To do »
Update the entries below by replacing "top-left" with "upper-left" and leaving everything else unchanged. Omit the pictures from your answer.

Collection entries »
• • • • •

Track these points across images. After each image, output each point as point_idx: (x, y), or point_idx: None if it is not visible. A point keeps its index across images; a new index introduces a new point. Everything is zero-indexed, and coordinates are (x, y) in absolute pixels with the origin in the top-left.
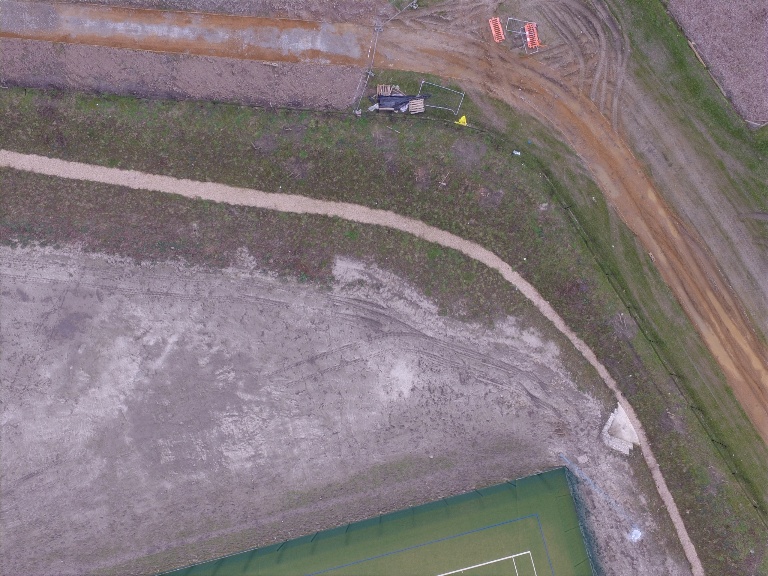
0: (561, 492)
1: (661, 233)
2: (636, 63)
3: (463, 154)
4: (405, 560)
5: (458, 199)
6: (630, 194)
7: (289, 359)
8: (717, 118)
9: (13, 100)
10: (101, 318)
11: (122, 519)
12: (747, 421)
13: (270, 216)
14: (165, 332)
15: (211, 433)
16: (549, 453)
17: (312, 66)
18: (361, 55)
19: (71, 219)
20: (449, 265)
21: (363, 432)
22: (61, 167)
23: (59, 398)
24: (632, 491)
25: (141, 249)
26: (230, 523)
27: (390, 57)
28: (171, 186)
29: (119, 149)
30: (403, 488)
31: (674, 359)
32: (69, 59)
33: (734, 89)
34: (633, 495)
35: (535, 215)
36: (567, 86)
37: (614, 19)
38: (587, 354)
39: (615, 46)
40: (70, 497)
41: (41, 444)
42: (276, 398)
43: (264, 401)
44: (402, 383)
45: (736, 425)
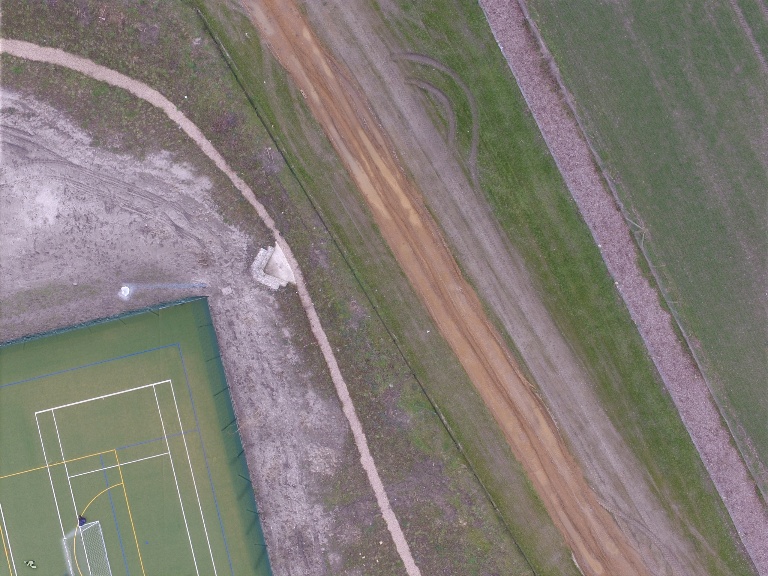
0: (203, 322)
1: (313, 71)
2: None
3: None
4: (47, 386)
5: (120, 35)
6: (284, 32)
7: None
8: None
9: None
10: None
11: None
12: (392, 258)
13: None
14: None
15: None
16: (192, 283)
17: None
18: None
19: None
20: (113, 102)
21: (8, 258)
22: None
23: None
24: (274, 323)
25: None
26: None
27: None
28: None
29: None
30: (47, 315)
31: (321, 194)
32: None
33: None
34: (275, 327)
35: (188, 49)
36: None
37: None
38: (247, 193)
39: None
40: None
41: None
42: None
43: None
44: (47, 210)
45: (381, 261)
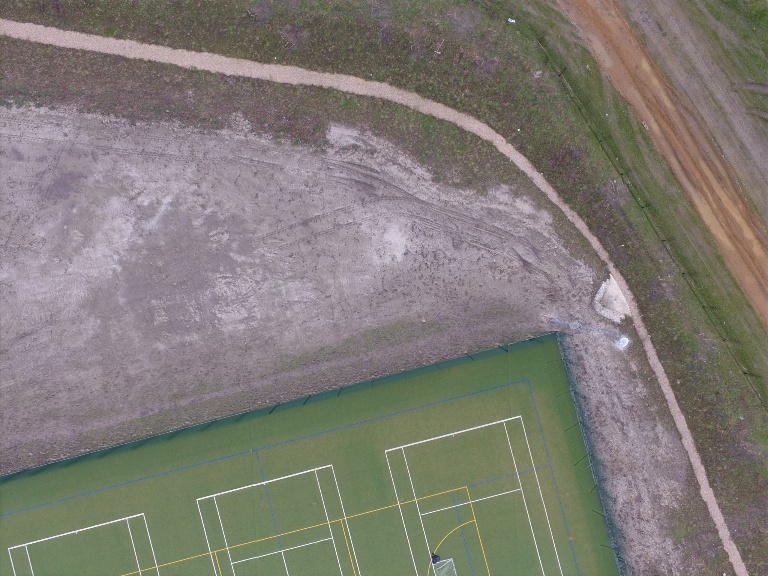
0: (552, 357)
1: (655, 102)
2: None
3: (458, 22)
4: (397, 424)
5: (453, 69)
6: (624, 63)
7: (283, 221)
8: None
9: None
10: (96, 178)
11: (115, 380)
12: (738, 289)
13: (265, 86)
14: (159, 193)
15: (204, 294)
16: (541, 318)
17: None
18: None
19: (66, 84)
20: (443, 136)
21: (356, 296)
22: (57, 36)
23: (53, 257)
24: (623, 357)
25: (136, 111)
26: (223, 386)
27: None
28: (167, 56)
29: (115, 17)
30: (395, 352)
31: (666, 227)
32: None
33: None
34: (624, 361)
35: (529, 83)
36: None
37: None
38: (580, 226)
39: None
40: (64, 357)
41: (35, 303)
42: (269, 260)
43: (257, 263)
44: (395, 247)
45: (727, 293)
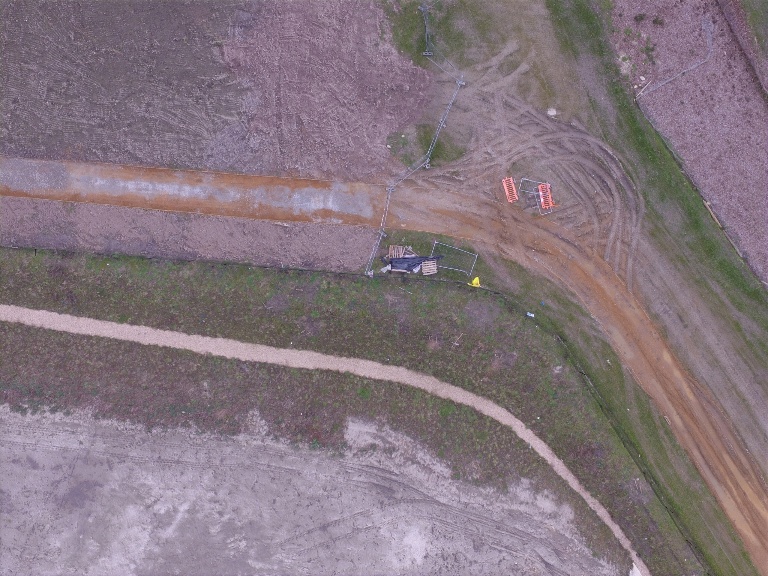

• • • • •

Answer in full »
Track these points across images. After each image, output each point as point_idx: (x, y), or point_idx: None if it is not visible. A point keeps its index across images; a new index introduces a new point. Everything is zero-indexed, and coordinates are (x, y) in absolute pixels with the origin in the upper-left.
0: (561, 492)
1: (661, 233)
2: (636, 63)
3: (463, 154)
4: (405, 560)
5: (458, 199)
6: (630, 194)
7: (289, 359)
8: (717, 118)
9: (13, 100)
10: (101, 318)
11: (122, 519)
12: (747, 421)
13: (270, 216)
14: (165, 332)
15: (211, 433)
16: (549, 453)
17: (312, 66)
18: (361, 55)
19: (71, 219)
20: (449, 265)
21: (363, 432)
22: (61, 167)
23: (59, 398)
24: (632, 491)
25: (141, 249)
26: (230, 523)
27: (390, 57)
28: (171, 186)
29: (119, 149)
30: (403, 488)
31: (674, 359)
32: (69, 59)
33: (734, 89)
34: (633, 495)
35: (535, 215)
36: (567, 86)
37: (614, 19)
38: (587, 354)
39: (615, 46)
40: (70, 497)
41: (41, 444)
42: (276, 398)
43: (264, 401)
44: (402, 383)
45: (736, 425)
0: (203, 322)
1: (313, 71)
2: None
3: None
4: (47, 386)
5: (120, 35)
6: (284, 32)
7: None
8: None
9: None
10: None
11: None
12: (392, 258)
13: None
14: None
15: None
16: (192, 283)
17: None
18: None
19: None
20: (113, 102)
21: (8, 258)
22: None
23: None
24: (274, 323)
25: None
26: None
27: None
28: None
29: None
30: (47, 315)
31: (321, 194)
32: None
33: None
34: (275, 327)
35: (188, 49)
36: None
37: None
38: (247, 193)
39: None
40: None
41: None
42: None
43: None
44: (47, 210)
45: (381, 261)
0: (552, 357)
1: (655, 102)
2: None
3: (458, 22)
4: (397, 424)
5: (453, 69)
6: (624, 63)
7: (283, 221)
8: None
9: None
10: (96, 178)
11: (115, 380)
12: (738, 289)
13: (265, 86)
14: (159, 193)
15: (204, 294)
16: (541, 318)
17: None
18: None
19: (66, 84)
20: (443, 136)
21: (356, 296)
22: (57, 36)
23: (53, 257)
24: (623, 357)
25: (136, 111)
26: (223, 386)
27: None
28: (167, 56)
29: (115, 17)
30: (395, 352)
31: (666, 227)
32: None
33: None
34: (624, 361)
35: (529, 83)
36: None
37: None
38: (580, 226)
39: None
40: (64, 357)
41: (35, 303)
42: (269, 260)
43: (257, 263)
44: (395, 247)
45: (727, 293)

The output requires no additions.